> **What the task requires**
Pictures aside, the data must be reproduced exactly.

Start of Block

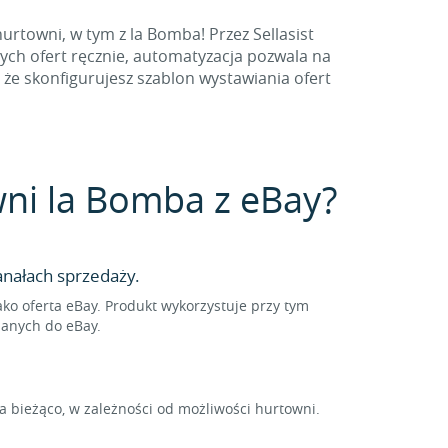
rtowni, w tym z la Bomba! Przez Sellasist
ych ofert ręcznie, automatyzacja pozwala na
że skonfigurujesz szablon wystawiania ofert
owni la Bomba z eBay?
nałach sprzedaży.
o oferta eBay. Produkt wykorzystuje przy tym
sanych do eBay.
 bieżąco, w zależności od możliwości hurtowni.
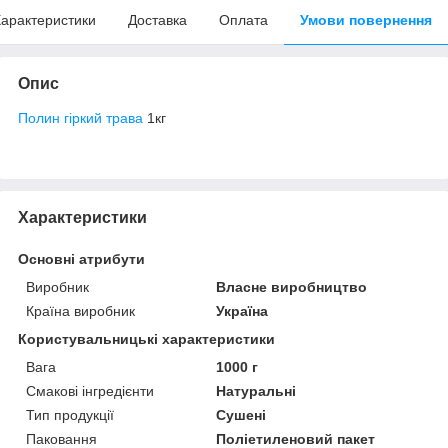
арактеристики
Доставка
Оплата
Умови повернення
Опис
Полин гіркий трава
1кг
Характеристики
Основні атрибути
Виробник
Власне виробництво
Країна виробник
Україна
Користувальницькі характеристики
Вага
1000 г
Смакові інгредієнти
Натуральні
Тип продукції
Сушені
Паковання
Поліетиленовий пакет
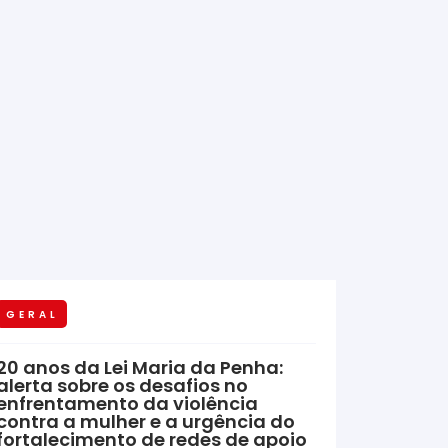
GERAL
20 anos da Lei Maria da Penha:
alerta sobre os desafios no
enfrentamento da violência
contra a mulher e a urgência do
fortalecimento de redes de apoio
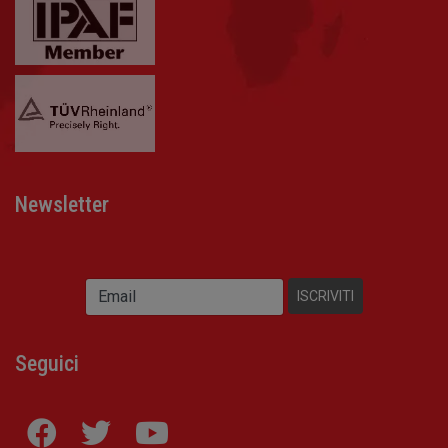
Newsletter
Seguici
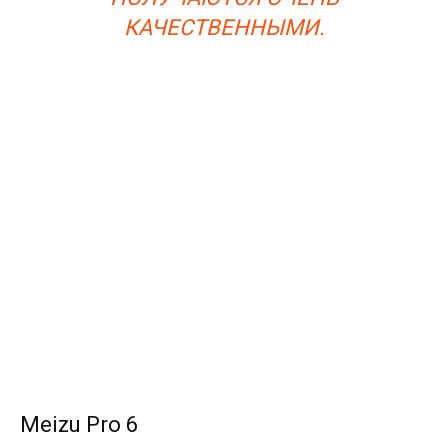
КАЧЕСТВЕННЫМИ.
Meizu Pro 6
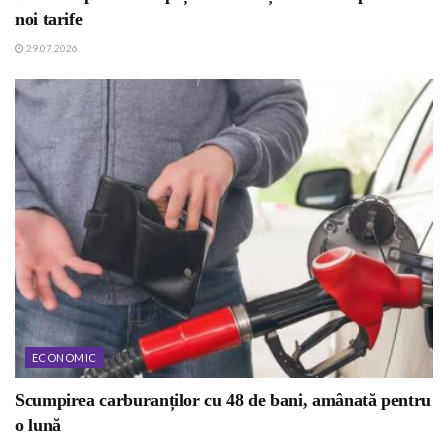
noi tarife
29.07.2026
ECONOMIC
Scumpirea carburanților cu 48 de bani, amânată pentru
o lună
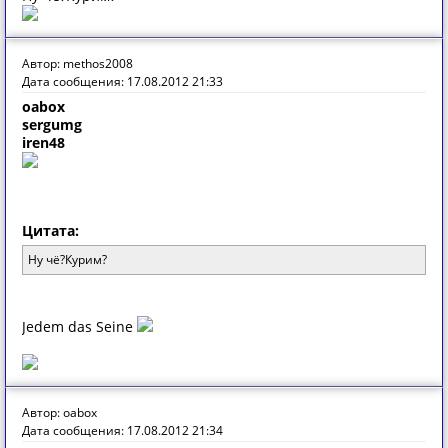
Автор: methos2008
Дата сообщения: 17.08.2012 21:33
oabox
sergumg
iren48
Цитата:
Ну чё?Курим?
Jedem das Seine
Автор: oabox
Дата сообщения: 17.08.2012 21:34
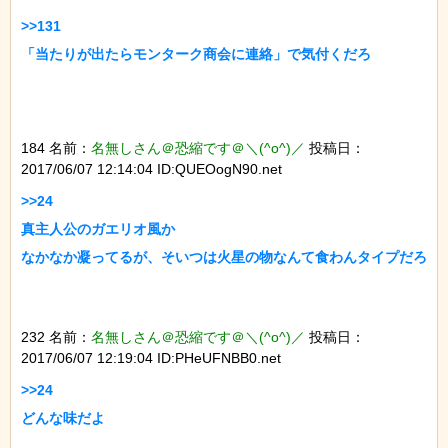
>>131

「当たりが出たらモンターク商会に連絡」で気付くだろ

184 名前：
名無しさん＠恐縮です＠＼(^o^)／
投稿日：
2017/06/07 12:14:04 ID:QUEOogN90.net
>>24

真主人公のガエリオ風か

なかなか凝ってるが、そいつは火星の物なんて食わんタイプだろ

232 名前：
名無しさん＠恐縮です＠＼(^o^)／
投稿日：
2017/06/07 12:19:04 ID:PHeUFNBB0.net
>>24

どんな味だよ
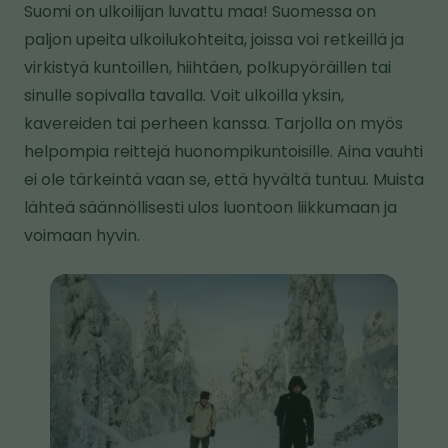
Suomi on ulkoilijan luvattu maa! Suomessa on
e
t
paljon upeita ulkoilukohteita, joissa voi retkeillä ja
o
virkistyä kuntoillen, hiihtäen, polkupyöräillen tai
i
sinulle sopivalla tavalla. Voit ulkoilla yksin,
s
kavereiden tai perheen kanssa. Tarjolla on myös
e
helpompia reittejä huonompikuntoisille. Aina vauhti
l
ei ole tärkeintä vaan se, että hyvältä tuntuu. Muista
l
lähteä säännöllisesti ulos luontoon liikkumaan ja
e
voimaan hyvin.
s
i
K
v
u
u
v
s
a
t
o
l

End of Block

> **Task response**
rtowni, w tym z la Bomba! Przez Sellasist
ych ofert ręcznie, automatyzacja pozwala na
że skonfigurujesz szablon wystawiania ofert
owni la Bomba z eBay?
nałach sprzedaży.
o oferta eBay. Produkt wykorzystuje przy tym
sanych do eBay.
 bieżąco, w zależności od możliwości hurtowni.
арактеристики
Доставка
Оплата
Умови повернення
Опис
Полин гіркий трава
1кг
Характеристики
Основні атрибути
Виробник
Власне виробництво
Країна виробник
Україна
Користувальницькі характеристики
Вага
1000 г
Смакові інгредієнти
Натуральні
Тип продукції
Сушені
Паковання
Поліетиленовий пакет
GERAL
20 anos da Lei Maria da Penha:
alerta sobre os desafios no
enfrentamento da violência
contra a mulher e a urgência do
fortalecimento de redes de apoio
Newsletter
Seguici
КАЧЕСТВЕННЫМИ.
Meizu Pro 6
noi tarife
29.07.2026
ECONOMIC
Scumpirea carburanților cu 48 de bani, amânată pentru
o lună
Автор: methos2008
Дата сообщения: 17.08.2012 21:33
oabox
sergumg
iren48
Цитата:
Ну чё?Курим?
Jedem das Seine
Автор: oabox
Дата сообщения: 17.08.2012 21:34
>>131

「当たりが出たらモンターク商会に連絡」で気付くだろ

184 名前：
名無しさん＠恐縮です＠＼(^o^)／
投稿日：
2017/06/07 12:14:04 ID:QUEOogN90.net
>>24

真主人公のガエリオ風か

なかなか凝ってるが、そいつは火星の物なんて食わんタイプだろ

232 名前：
名無しさん＠恐縮です＠＼(^o^)／
投稿日：
2017/06/07 12:19:04 ID:PHeUFNBB0.net
>>24

どんな味だよ
Suomi on ulkoilijan luvattu maa! Suomessa on
e
t
paljon upeita ulkoilukohteita, joissa voi retkeillä ja
o
virkistyä kuntoillen, hiihtäen, polkupyöräillen tai
i
sinulle sopivalla tavalla. Voit ulkoilla yksin,
s
kavereiden tai perheen kanssa. Tarjolla on myös
e
helpompia reittejä huonompikuntoisille. Aina vauhti
l
ei ole tärkeintä vaan se, että hyvältä tuntuu. Muista
l
lähteä säännöllisesti ulos luontoon liikkumaan ja
e
voimaan hyvin.
s
i
K
v
u
u
v
s
a
t
o
l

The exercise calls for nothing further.